Do ponto de vista de aspectos ambientais tem-se reportado que a duração do sono inferior a oito horas por noite, a luminosidade e a existência de ruído elevam o risco de bruxismo do sono na infância em, aproximadamente, duas vezes (SERRA-NEGRA et al., 2014). Por fim, a evidência de que problemas respiratórios, como alergia, asma e infecção de vias aéreas superiores, representam fatores de risco ao bruxismo do sono, advêm de estudos prospectivos (DIFRANCESCO et al., 2004) e transversal (MOTTA et al., 2014).
Embora a taxa de prevalência do bruxismo seja variável entre os estudos já conduzidos, especialmente pelos distintos critérios diagnósticos adotados, por meio de uma revisão sistemática, estima-se que acometa de 5,9 a 49,6% das crianças (MACHADO et al., 2014), independentemente do sexo (BADER; LAVIGNE, 2000; SERRA-NEGRA et al., 2009). Como consequência, indivíduos acometidos por bruxismo do sono podem apresentar desgaste dentário (HACHMANN et al., 1999; BADER; LAVIGNE, 2000; CARLSSON; EGERMARK; MAGNUSSON, 2003; ANTUNES et al., 2016), cefaléia (CARRA; BRUNI; HUYNH, 2012, GUIDETTI; DOSI; BRUNI, 2014) e desconfortos musculares e articulares (AHMAD, 1986). Em adição, também pode acelerar a rizólise de dentes decíduos e provocar alterações na cronologia de erupção dos elementos dentais permanentes (AHMAD, 1986). Além dos danos causados ao sistema estomatognático (DE LA HOZ-AIZPURUA et al., 2011), o bruxismo do sono em crianças está associado a menor bem-estar social e a limitações funcionais, como problemas na mastigação, pronunciação, dores musculares, sensibilidade dentinária, vergonha ao falar ou sorrir e intimidação por meio de outros colegas, causando um impacto negativo na qualidade de vida (CARVALHO et al., 2015). Tendo em vista esses aspectos, é importante que o diagnóstico seja precoce. Porém, este é desafiador, uma vez que se fundamenta basicamente no relato dos pais e em características clínicas que possam sinalizar a hipótese de sua ocorrência.

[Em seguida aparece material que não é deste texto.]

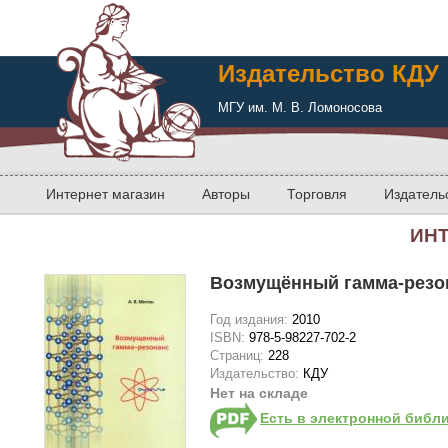
Издательство КДУ
МГУ им. М. В. Ломоносова
Интернет магазин
Авторы
Торговля
Издатель
ИН
Возмущённый гамма-резо
Год издания:
2010
ISBN:
978-5-98227-702-2
Страниц:
228
Издательство:
КДУ
Нет на складе
Есть в электронной библ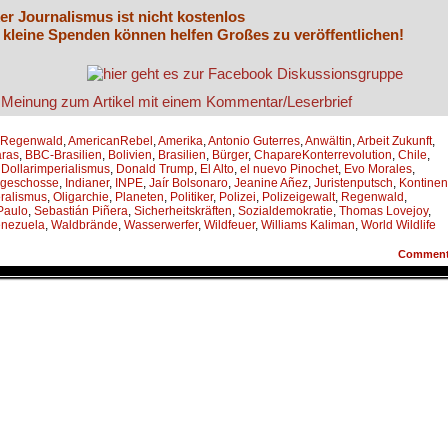
er Journalismus ist nicht kostenlos
 kleine Spenden können helfen Großes zu veröffentlichen!
-Regenwald
,
AmericanRebel
,
Amerika
,
Antonio Guterres
,
Anwältin
,
Arbeit Zukunft
,
ras
,
BBC-Brasilien
,
Bolivien
,
Brasilien
,
Bürger
,
ChapareKonterrevolution
,
Chile
,
,
Dollarimperialismus
,
Donald Trump
,
El Alto
,
el nuevo Pinochet
,
Evo Morales
,
geschosse
,
Indianer
,
INPE
,
Jaír Bolsonaro
,
Jeanine Añez
,
Juristenputsch
,
Kontinen
ralismus
,
Oligarchie
,
Planeten
,
Politiker
,
Polizei
,
Polizeigewalt
,
Regenwald
,
Paulo
,
Sebastián Piñera
,
Sicherheitskräften
,
Sozialdemokratie
,
Thomas Lovejoy
,
nezuela
,
Waldbrände
,
Wasserwerfer
,
Wildfeuer
,
Williams Kaliman
,
World Wildlife
Commen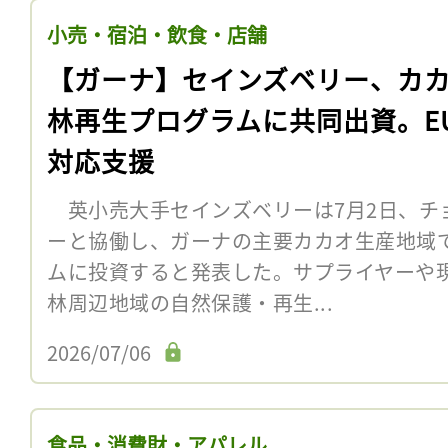
小売・宿泊・飲食・店舗
【ガーナ】セインズベリー、カ
林再生プログラムに共同出資。EU
対応支援
英小売大手セインズベリーは7月2日、チ
ーと協働し、ガーナの主要カカオ生産地域
ムに投資すると発表した。サプライヤーや
林周辺地域の自然保護・再生...
2026/07/06
食品・消費財・アパレル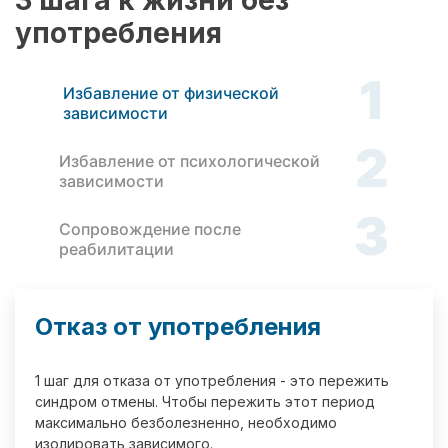
3 шага к жизни без
употребления
1
Избавление от физической
зависимости
2
Избавление от психологической
зависимости
3
Сопровождение после
реабилитации
Отказ от употребления
1 шаг для отказа от употребления - это пережить
синдром отмены. Чтобы пережить этот период
максимально безболезненно, необходимо
изолировать зависимого.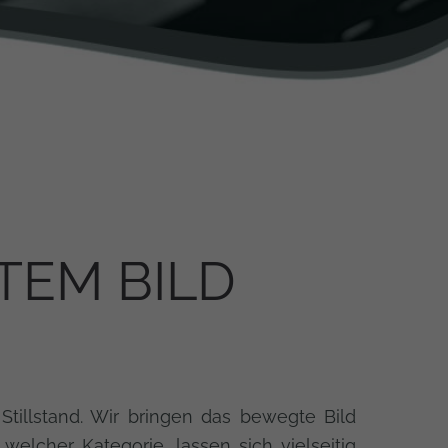
TEM BILD
tillstand. Wir bringen das bewegte Bild
 welcher Kategorie, lassen sich vielseitig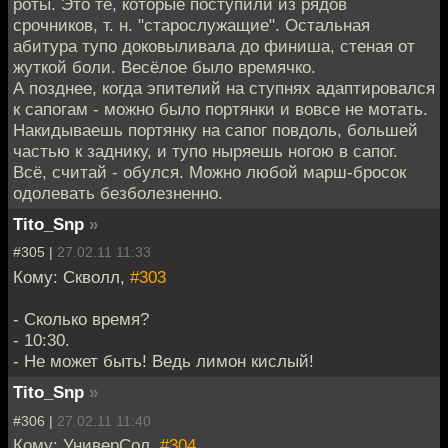
роты. Это те, которые поступили из рядов
срочников, т. н. "старослужащие". Остальная
абитура тупо доковыливала до финиша, стеная от
жуткой боли. Весёлое было времячко.
А позднее, когда эпителий на ступнях адаптировался
к сапогам - можно было портянки и вовсе не мотать.
Накидываешь портянку на сапог повдоль, большей
частью к заднику, и тупо ныряешь ногою в сапог.
Всё, считай - обулся. Можно любой марш-бросок
одолевать безболезненно.
Tito_Snp
»
#305 |
27.02.11 11:33
Кому: Скволл,
#303
- Сколько время?
- 10:30.
- Не может быть! Ведь лимон кислый!
Tito_Snp
»
#306 |
27.02.11 11:40
Кому: УниверСол,
#304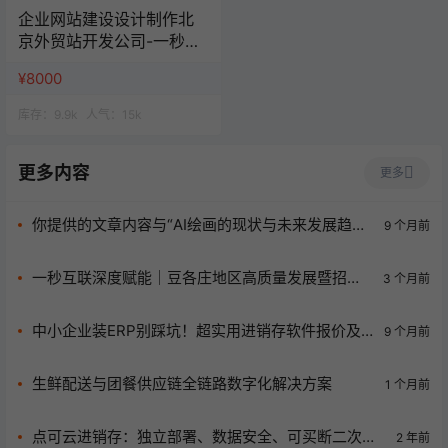
企业网站建设设计制作北
京外贸站开发公司-一秒云
网站一站式服务
¥8000
库存：
9.9k
人气：
15k
更多内容
更多
你提供的文章内容与“AI绘画的现状与未来发展趋势”
9 个月前
主题不相关，若按照文章内容生成标题，可为：
《点可云进销存：一站式企业进销存管理优质方
一秒互联深度赋能｜豆各庄地区高质量发展暨招商
3 个月前
案》
引资推介会圆满举办
中小企业装ERP别踩坑！超实用进销存软件报价及
9 个月前
选型攻略来袭
生鲜配送与团餐供应链全链路数字化解决方案
1 个月前
点可云进销存：独立部署、数据安全、可买断二次开
2 年前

Uma vez estabelecido o diagnóstico, ainda que não existam evidências científicas para sustentar a instituição de terapias para o bruxismo do sono (RESTREPO, GÓMEZ; MANRIQUE, 2009; FONSECA et al., 2011), as opções de tratamento são muitas vezes paliativas (DE LA HOZ-AIZPURUA et al., 2011). Podem ser adotadas abordagens odontológicas, por meio da utilização de placas de mordida (HACHMANN et al., 1999; GIANNASI et al., 2013), e expansores (BELLERIVE et al., 2015); médicas, para resolução de problemas respiratórios (DIFRANCESCO et al., 2004) ou instituição de terapia medicamentosa (GHANIZADEH; ZARE, 2013), e psicológicas (RESTREPO et al., 2001).

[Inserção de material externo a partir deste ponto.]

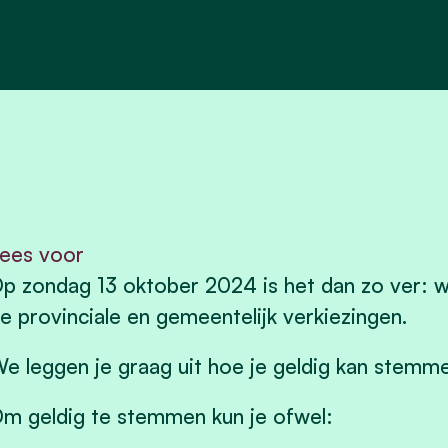
ees voor
p zondag 13 oktober 2024 is het dan zo ver: 
e provinciale en gemeentelijk verkiezingen.
e leggen je graag uit hoe je geldig kan stemm
m geldig te stemmen kun je ofwel: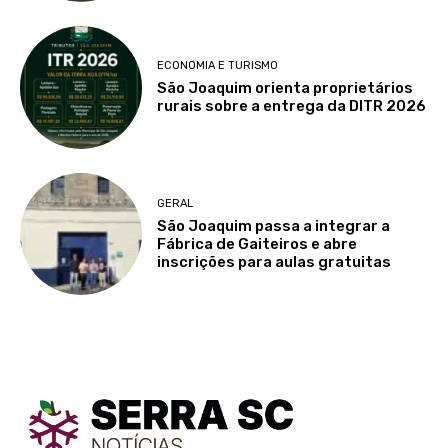
ECONOMIA E TURISMO
São Joaquim orienta proprietários
rurais sobre a entrega da DITR 2026
GERAL
São Joaquim passa a integrar a
Fábrica de Gaiteiros e abre
inscrições para aulas gratuitas
TodayNews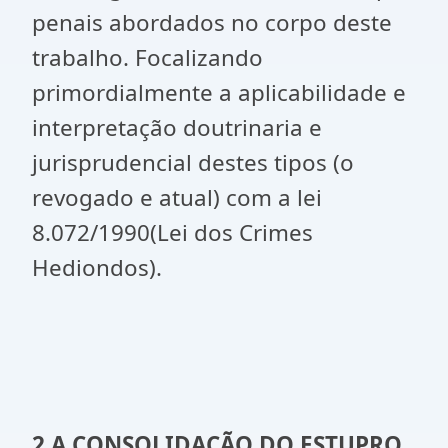
penais abordados no corpo deste
trabalho. Focalizando
primordialmente a aplicabilidade e
interpretação doutrinaria e
jurisprudencial destes tipos (o
revogado e atual) com a lei
8.072/1990(Lei dos Crimes
Hediondos).
2 A CONSOLIDAÇÃO DO ESTUPRO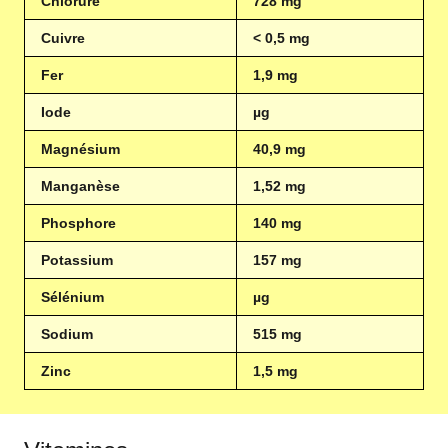
Chlorure
728 mg
Cuivre
< 0,5 mg
Fer
1,9 mg
Iode
µg
Magnésium
40,9 mg
Manganèse
1,52 mg
Phosphore
140 mg
Potassium
157 mg
Sélénium
µg
Sodium
515 mg
Zinc
1,5 mg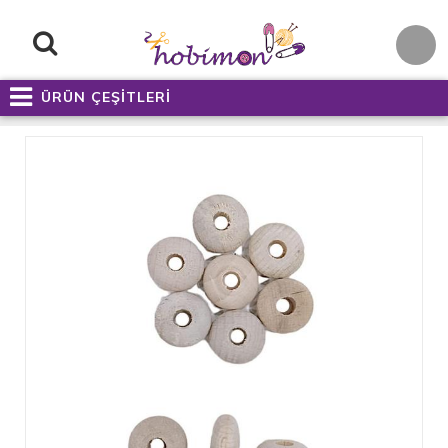
ÜRÜN ÇEŞİTLERİ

É necessário, portanto, que haja maior compreensão dos aspectos clínicos e etiológicos associados ao bruxismo do sono na infância, para que possa ser estabelecido o diagnóstico precoce, assim como a adoção de estratégias para o tratamento. Assim, este relato de casos clínicos tem como objetivo expor os aspectos clínicos e etiológicos associados ao bruxismo infantil em dois pacientes, assim como discutir medidas profissionais no seu manejo.